Antisemitismus steht im rechtsextremen Diskurs also in verschiedenen Kontexten und fungiert - anders als Ausländerfeindlichkeit - als Theorie zur Erklärung (fast) aller das nationale Kollektiv schädigenden Phänomene in Gegenwart und Vergangenheit. Antisemitische Annahmen werden einerseits - neuerdings wieder vermehrt - zur Deutung aktueller Erscheinungen (Globalisierung, Irak-Krieg, Terrorismus, Nahostkonflikt) herangezogen, doch haben sie im Rechtsextremismus immer auch eine vergangenheitsbezogene Stoßrichtung, da die Schuld der Deutschen am Holocaust wie auch die Kränkung durch die Niederlage im Zweiten Weltkrieg durch Projektion auf "die Juden" abgewehrt werden müssen.
Insofern bilden antisemitische Erklärungsmuster einen integralen Bestandteil rechtsextremer Geschichtsdeutung. Im Kampf gegen herrschende Geschichtsbilder reagiert die rechtsabweichende, sich als nonkonformistisch begreifende Subkultur auch auf den "Normalismus" der Mehrheitsgesellschaft, in der antisemitische Äußerungen ein zentrales Tabu darstellen.[7] Dies macht die Angriffe auf Juden und die "Vergangenheitsbewältigung" so attraktiv, denn der rechtsextreme Code funktioniert als Negation des Mehrheitsdiskurses, indem er dessen (zum Teil strafbewehrte) Normen durchbricht:[8] Der "verordnete" Philosemitismus wird in einem teilweise rabiaten Antisemitismus negiert und dabei oft ins Lächerliche gezogen.
Antisemitische Positionen werden im gesamten rechtsextremen Spektrum vertreten und haben eine Integrationsfunktion.

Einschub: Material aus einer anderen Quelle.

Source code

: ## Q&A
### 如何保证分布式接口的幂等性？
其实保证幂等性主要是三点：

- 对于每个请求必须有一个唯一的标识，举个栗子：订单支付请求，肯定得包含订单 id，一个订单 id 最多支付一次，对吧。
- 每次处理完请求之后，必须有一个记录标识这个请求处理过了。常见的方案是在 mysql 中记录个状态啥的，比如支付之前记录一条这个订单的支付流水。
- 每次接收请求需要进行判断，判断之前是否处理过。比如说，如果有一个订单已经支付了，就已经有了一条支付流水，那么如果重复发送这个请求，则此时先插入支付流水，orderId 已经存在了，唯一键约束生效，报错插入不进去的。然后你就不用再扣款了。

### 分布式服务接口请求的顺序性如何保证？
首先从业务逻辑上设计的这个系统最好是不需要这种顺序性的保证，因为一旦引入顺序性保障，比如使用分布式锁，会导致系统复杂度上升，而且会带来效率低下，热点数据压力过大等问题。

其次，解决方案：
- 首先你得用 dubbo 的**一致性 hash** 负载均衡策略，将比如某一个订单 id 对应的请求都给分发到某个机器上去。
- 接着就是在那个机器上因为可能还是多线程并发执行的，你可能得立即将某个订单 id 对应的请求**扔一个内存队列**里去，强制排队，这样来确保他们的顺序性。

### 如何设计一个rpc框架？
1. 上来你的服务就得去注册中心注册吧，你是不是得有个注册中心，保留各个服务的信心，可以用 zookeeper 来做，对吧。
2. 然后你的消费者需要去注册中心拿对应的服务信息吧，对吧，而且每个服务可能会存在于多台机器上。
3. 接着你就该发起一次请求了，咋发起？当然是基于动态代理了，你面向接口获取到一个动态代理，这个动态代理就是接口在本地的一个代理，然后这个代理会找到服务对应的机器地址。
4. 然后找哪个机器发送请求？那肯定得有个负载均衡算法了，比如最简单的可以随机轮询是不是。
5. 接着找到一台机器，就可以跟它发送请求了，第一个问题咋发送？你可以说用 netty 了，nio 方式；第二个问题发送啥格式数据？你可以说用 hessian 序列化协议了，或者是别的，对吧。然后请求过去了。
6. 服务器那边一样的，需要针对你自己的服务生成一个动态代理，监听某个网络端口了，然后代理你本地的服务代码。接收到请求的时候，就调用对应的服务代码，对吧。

Dennoch gibt es Unterschiede, sowohl was die Zentralität dieses Ideologieelements als auch was die Offenheit seines Auftretens betrifft.
Rechtsextreme und antisemitische Einstellungen
Betrachtet man die Größe der Einstellungspotenziale in den genannten Dimensionen des Rechtsextremismus, dann rangiert der Antisemitismus (23 %) hinter chauvinistischen (32 %), den Nationalsozialismus verharmlosenden (29 %) und fremdenfeindlichen (26 %) Einstellungen. Er fällt aber höher aus als sozialdarwinistische Überzeugungen (13 %) und die Zustimmung zu einer rechtsautoritären Diktatur (19 %). Dabei gibt es teilweise erhebliche Ost-West-Unterschiede: Insgesamt zeigen Ostdeutsche anderthalb Mal so häufig rechtsextreme Orientierungen wie Westdeutsche, seltener aber antisemitische und den Nationalsozialismus verharmlosende Anschauungen.[9]Was die Ursachen antisemitischer Einstellungen angeht, so weisen empirische Analysen auf ihre Diffusität hin. Die größte Erklärungskraft besitzen Faktoren, die auf der Ebene von Ideologie und Wertorientierungen liegen (rechte politische Orientierung; konservative Wertorientierungen, vor allem Nationalstolz und Autoritarismus; Unzufriedenheit mit der Demokratie).[10]
Situative Einflüsse, wie Probleme des Arbeitsmarktes und Verteilungskonflikte, beeinflussen antisemitische Einstellungen wenig.[11] Allerdings begünstigen Krisen, wie die Erfolgsphasen des Rechtsextremismus in der Bundesrepublik zeigen, Rechtsparteien, die in ihren Publikationen antisemitische und geschichtsrevisionistische Ansichten verbreiten.[12]
Antisemitische Einstellungen führen keineswegs immer zur Wahl einer rechtsextremen Partei, wie die Verteilung der Parteipräferenzen zeigt. Rechtsextreme wählen rechtsextreme und konservative Parteien aber überdurchschnittlich häufig.[13] Wechselt man die Perspektive und betrachtet die Wählerschaft der rechtsextremen Parteien, dann wird deutlich, dass sie ein Sammelbecken für antisemitisch Eingestellte sind. In einer Studie von 1993 stimmten die Hälfte der Anhänger (52 %) und der Stammwähler (53 %) sowie über ein Drittel der Protestwähler (39 %) der "Republikaner" einer Liste antijüdischer Stereotypen zu (Gesamtbevölkerung: 22 %).[14] Antisemitismus steuert die Präferenzen für politische Parteien also nur partiell.